20 Ago La canoa de madera
Atravesábamos caminos infernales para llegar al campo donde vivía mi abuela. El viaje duraba un día completo y yo llegaba tan cansada, que no me daba el ánimo ni para cenar. Tumbada en la cama, caía instantáneamente en los brazos de Morfeo.
La ducha en la casa de mi abuela era una canoa de madera nativa a la intemperie, por donde escurría el agua prístina desde una vertiente. Había una piedra laja en la base, que alcanzaba apenas para poner ambos pies, y una banquita de madera donde reposaba una concha marina con un paralelógramo azul: el inconfundible jabón Popeye. Desfilábamos uno por uno los niños, por debajo de la canoa, primero mojándonos por completo el cuerpo y luego nos enjabonábamos enérgicamente bajo el sol. Una vez llenos de espuma, nos enjuagábamos bajo el gélido chorro de agua que escurría sin dar tregua por la canoa.

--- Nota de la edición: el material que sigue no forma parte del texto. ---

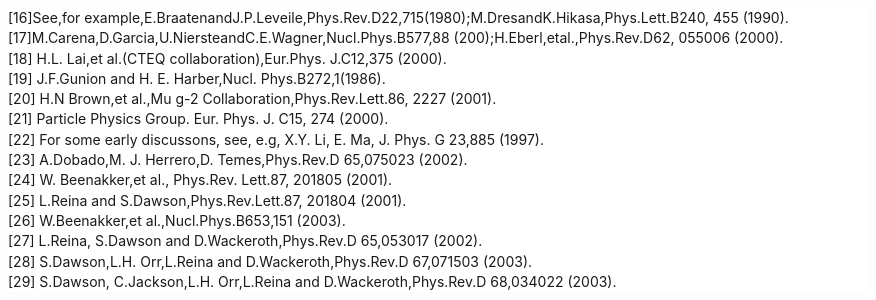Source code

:[16]See,for example,E.BraatenandJ.P.Leveile,Phys.Rev.D22,715(1980);M.DresandK.Hikasa,Phys.Lett.B240, 455 (1990).   
[17]M.Carena,D.Garcia,U.NiersteandC.E.Wagner,Nucl.Phys.B577,88 (200);H.Eberl,etal.,Phys.Rev.D62, 055006 (2000).   
[18] H.L. Lai,et al.(CTEQ collaboration),Eur.Phys. J.C12,375 (2000).   
[19] J.F.Gunion and H. E. Harber,Nucl. Phys.B272,1(1986).   
[20] H.N Brown,et al.,Mu g-2 Collaboration,Phys.Rev.Lett.86, 2227 (2001).   
[21] Particle Physics Group. Eur. Phys. J. C15, 274 (2000).   
[22] For some early discussons, see, e.g, X.Y. Li, E. Ma, J. Phys. G 23,885 (1997).   
[23] A.Dobado,M. J. Herrero,D. Temes,Phys.Rev.D 65,075023 (2002).   
[24] W. Beenakker,et al., Phys.Rev. Lett.87, 201805 (2001).   
[25] L.Reina and S.Dawson,Phys.Rev.Lett.87, 201804 (2001).   
[26] W.Beenakker,et al.,Nucl.Phys.B653,151 (2003).   
[27] L.Reina, S.Dawson and D.Wackeroth,Phys.Rev.D 65,053017 (2002).   
[28] S.Dawson,L.H. Orr,L.Reina and D.Wackeroth,Phys.Rev.D 67,071503 (2003).   
[29] S.Dawson, C.Jackson,L.H. Orr,L.Reina and D.Wackeroth,Phys.Rev.D 68,034022 (2003).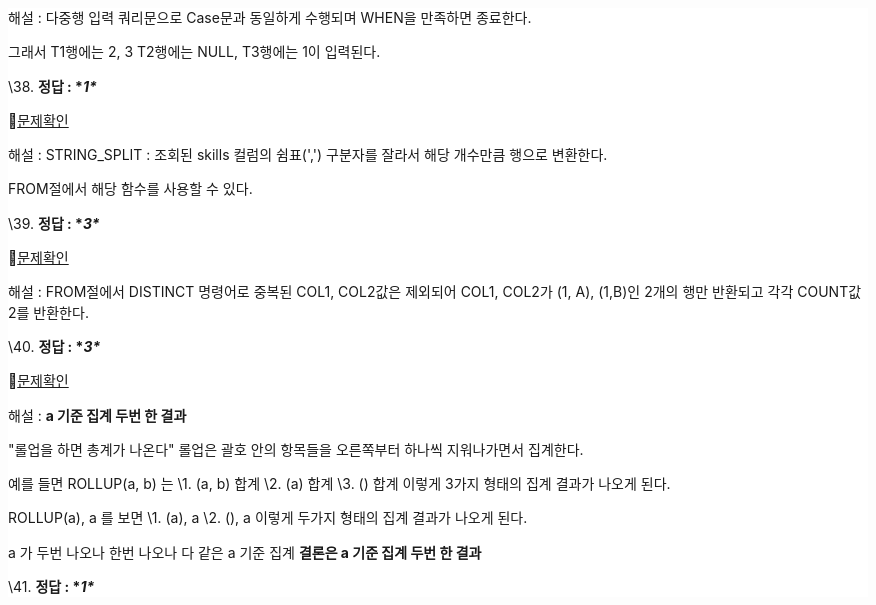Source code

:  

해설 : 다중행 입력 쿼리문으로 Case문과 동일하게 수행되며 WHEN을 만족하면 종료한다.

그래서 T1행에는 2, 3 T2행에는 NULL, T3행에는 1이 입력된다.

 



\38. **정답 : \**1\****

📖[문제확인](https://yunamom.tistory.com/260#a38)

 

해설 : STRING_SPLIT : 조회된 skills 컬럼의 쉼표(',') 구분자를 잘라서 해당 개수만큼 행으로 변환한다.

FROM절에서 해당 함수를 사용할 수 있다.

 



\39. **정답 : \**3\****

📖[문제확인](https://yunamom.tistory.com/260#a39)

 

해설 : FROM절에서 DISTINCT 명령어로 중복된 COL1, COL2값은 제외되어 COL1, COL2가 (1, A), (1,B)인 2개의 행만 반환되고 각각 COUNT값 2를 반환한다.

 



\40. **정답 : \**3\****

📖[문제확인](https://yunamom.tistory.com/260#a40)

 

해설 : **a 기준 집계 두번 한 결과**

 

"롤업을 하면 총계가 나온다"
롤업은 괄호 안의 항목들을 오른쪽부터 하나씩 지워나가면서 집계한다.


예를 들면 ROLLUP(a, b) 는
\1. (a, b) 합계
\2. (a) 합계
\3. () 합계
이렇게 3가지 형태의 집계 결과가 나오게 된다.

ROLLUP(a), a 를 보면
\1. (a), a
\2. (), a
이렇게 두가지 형태의 집계 결과가 나오게 된다.


a 가 두번 나오나 한번 나오나 다 같은 a 기준 집계 **결론은 a 기준 집계 두번 한 결과**

 

 



\41. **정답 : \**1\****
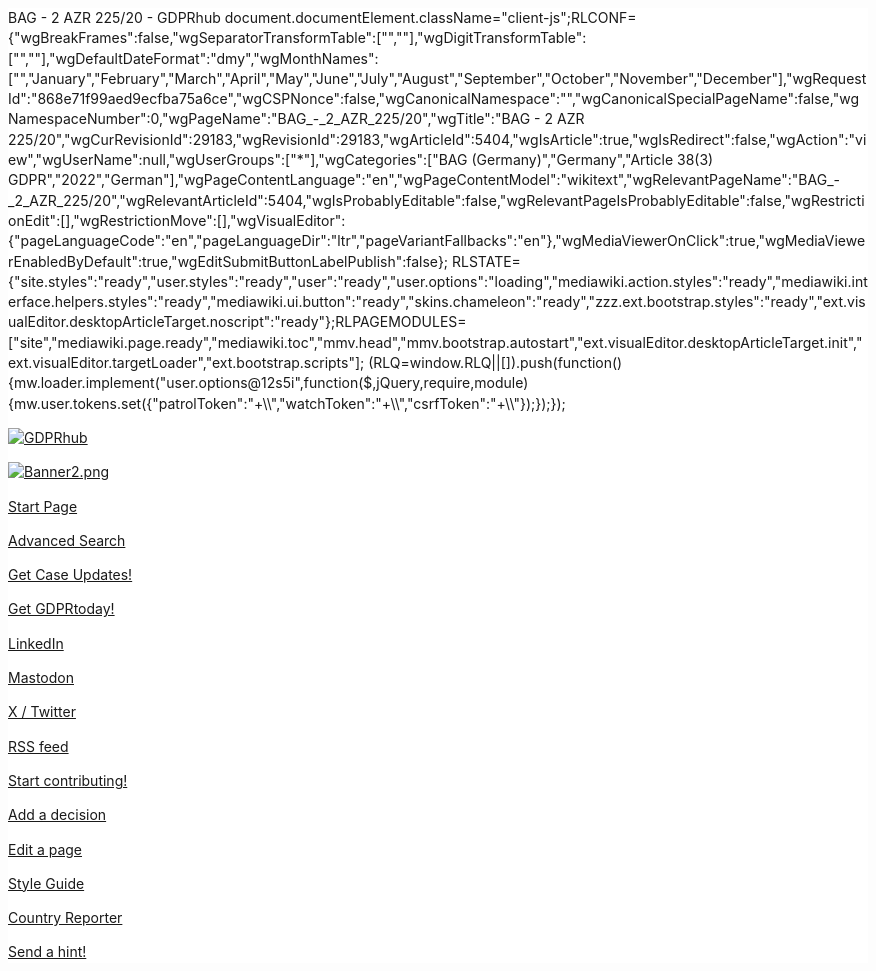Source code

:  BAG - 2 AZR 225/20 - GDPRhub document.documentElement.className="client-js";RLCONF={"wgBreakFrames":false,"wgSeparatorTransformTable":\["",""\],"wgDigitTransformTable":\["",""\],"wgDefaultDateFormat":"dmy","wgMonthNames":\["","January","February","March","April","May","June","July","August","September","October","November","December"\],"wgRequestId":"868e71f99aed9ecfba75a6ce","wgCSPNonce":false,"wgCanonicalNamespace":"","wgCanonicalSpecialPageName":false,"wgNamespaceNumber":0,"wgPageName":"BAG\_-\_2\_AZR\_225/20","wgTitle":"BAG - 2 AZR 225/20","wgCurRevisionId":29183,"wgRevisionId":29183,"wgArticleId":5404,"wgIsArticle":true,"wgIsRedirect":false,"wgAction":"view","wgUserName":null,"wgUserGroups":\["\*"\],"wgCategories":\["BAG (Germany)","Germany","Article 38(3) GDPR","2022","German"\],"wgPageContentLanguage":"en","wgPageContentModel":"wikitext","wgRelevantPageName":"BAG\_-\_2\_AZR\_225/20","wgRelevantArticleId":5404,"wgIsProbablyEditable":false,"wgRelevantPageIsProbablyEditable":false,"wgRestrictionEdit":\[\],"wgRestrictionMove":\[\],"wgVisualEditor":{"pageLanguageCode":"en","pageLanguageDir":"ltr","pageVariantFallbacks":"en"},"wgMediaViewerOnClick":true,"wgMediaViewerEnabledByDefault":true,"wgEditSubmitButtonLabelPublish":false}; RLSTATE={"site.styles":"ready","user.styles":"ready","user":"ready","user.options":"loading","mediawiki.action.styles":"ready","mediawiki.interface.helpers.styles":"ready","mediawiki.ui.button":"ready","skins.chameleon":"ready","zzz.ext.bootstrap.styles":"ready","ext.visualEditor.desktopArticleTarget.noscript":"ready"};RLPAGEMODULES=\["site","mediawiki.page.ready","mediawiki.toc","mmv.head","mmv.bootstrap.autostart","ext.visualEditor.desktopArticleTarget.init","ext.visualEditor.targetLoader","ext.bootstrap.scripts"\]; (RLQ=window.RLQ||\[\]).push(function(){mw.loader.implement("user.options@12s5i",function($,jQuery,require,module){mw.user.tokens.set({"patrolToken":"+\\\\","watchToken":"+\\\\","csrfToken":"+\\\\"});});});                    

[![GDPRhub](/images/gdprhub_v5_150.png)](/index.php?title=Welcome_to_GDPRhub "Visit the main page")

[![Banner2.png](/images/5/57/Banner2.png)](https://gdprhub.eu/index.php?title=GDPRtoday)

[Start Page](/index.php?title=Welcome_to_GDPRhub)

[Advanced Search](/index.php?title=Advanced_Search)

[Get Case Updates!](#)

[Get GDPRtoday!](/index.php?title=GDPRtoday)

[LinkedIn](https://www.linkedin.com/showcase/gdprhub)

[Mastodon](https://mastodon.social/@GDPRhub)

[X / Twitter](https://www.twitter.com/GDPRhub)

[RSS feed](https://gdprhub.eu/index.php?title=Special:NewPages&feed=atom&hideredirs=1&limit=10&render=1)

[Start contributing!](#)

[Add a decision](/index.php?title=How_to_add_a_new_decision)

[Edit a page](/index.php?title=How_to_edit_a_page_on_GDPRhub)

[Style Guide](/index.php?title=GDPRhub_style_guide)

[Country Reporter](https://gdprmgmt.noyb.eu/become_country_reporter)

[Send a hint!](mailto:GDPRhub@noyb.eu?subject=GDPRhub%20-%20hint&body=Thank%20you%20for%20sending%20us%20a%20hint!%0A%0AIf%20you%20want%20to%20send%20us%20details%20about%20a%20case%20that%20is%20not%20on%20GDPRhub%20yet%2C%20please%20fill%20out%20the%20form%20below!%0AIf%20you%20want%20to%20send%20us%20any%20other%20information%2C%20just%20delete%20this%20text.%0A%0A%3D%3D%3D%20General%20Details%20%3D%3D%3D%0A%0ALink%20to%20the%20decision%20\(attach%20document%20if%20not%20public\)%3A%0ADPA%2FCourt%3A%0ACountry%3A%0ADate%3A%0A%0A%3D%3D%3D%20Factual%20Summary%20in%20English%20%3D%3D%3D%0A%0A-%3E%20What%20happened%20in%20this%20case%3F%0A%0A%3D%3D%3D%20Summary%20of%20the%20Dispute%20in%20English%20%3D%3D%3D%0A%0A-%3E%20What%20was%20the%20core%20dispute%20about%3F%0A%0A%3D%3D%3D%20Summary%20of%20the%20Holding%20in%20English%20%3D%3D%3D%0A%0A-%3E%20What%20is%20the%20core%20take%20away%20from%20the%20decision%3F%0A%0A%0AThank%20you%20for%20your%20support!%0Anoyb.eu%20team)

Terminado este ritual, salía desde la cocina el aroma a pan amasado que tanto nos fascinaba. Tomábamos desayuno con leche de vaca, huevos revueltos con ajo, y el infaltable jamón serrano, la especialidad de mi abuelita.
Cumplidos los diecisiete años, llegué a la universidad y arrendé un cuarto trasero en un barrio bohemio de Santiago. La dueña de la pensión no tenía lavadora ni calefacción, entonces descubrí que el mejor remedio para el frío era mantenerme en movimiento. Instalé un tablón lijado sobre una vieja batea de madera que estaba al fondo del patio, y rescaté de mi mochila ese pequeño envoltorio que traía el secreto azul verdoso de la ducha de mi niñez, un jabón Popeye.
Una vez por semana, me dedicaba a lavar mis blue jeans, restregándolos con la escobilla de plástico amarilla untada en jabón Popeye. Mientras más frío el día, más fuerte y enérgicamente escobillaba en la batea, y luego los enjuagaba con agua fría, tan fría, como la ducha de la casa de mi abuela.
Años después me convertí en madre y la bonanza económica trajo consigo cálefon, duchas calientes y lavadoras a nuestros hogares. El trabajo de lavar la ropa de nuestros hijos se hizo mucho más fácil que el de nuestras madres y abuelas. Usábamos detergente y suavizante líquido Popeye, y en las manchas difíciles de los baberos y pañales, siempre la barrita de jabón.
Entonces mi madre, que me estaba ayudando con la ropita de guagua, lanzó al aire la frase de mi abuela: “Se acabarán las pirámides de Egipto, pero el jabón Popeye jamás se acabará”. Y la guagüita asintió con un risueño “¡agú!”.
¡Nos miramos, y nos morimos de la risa!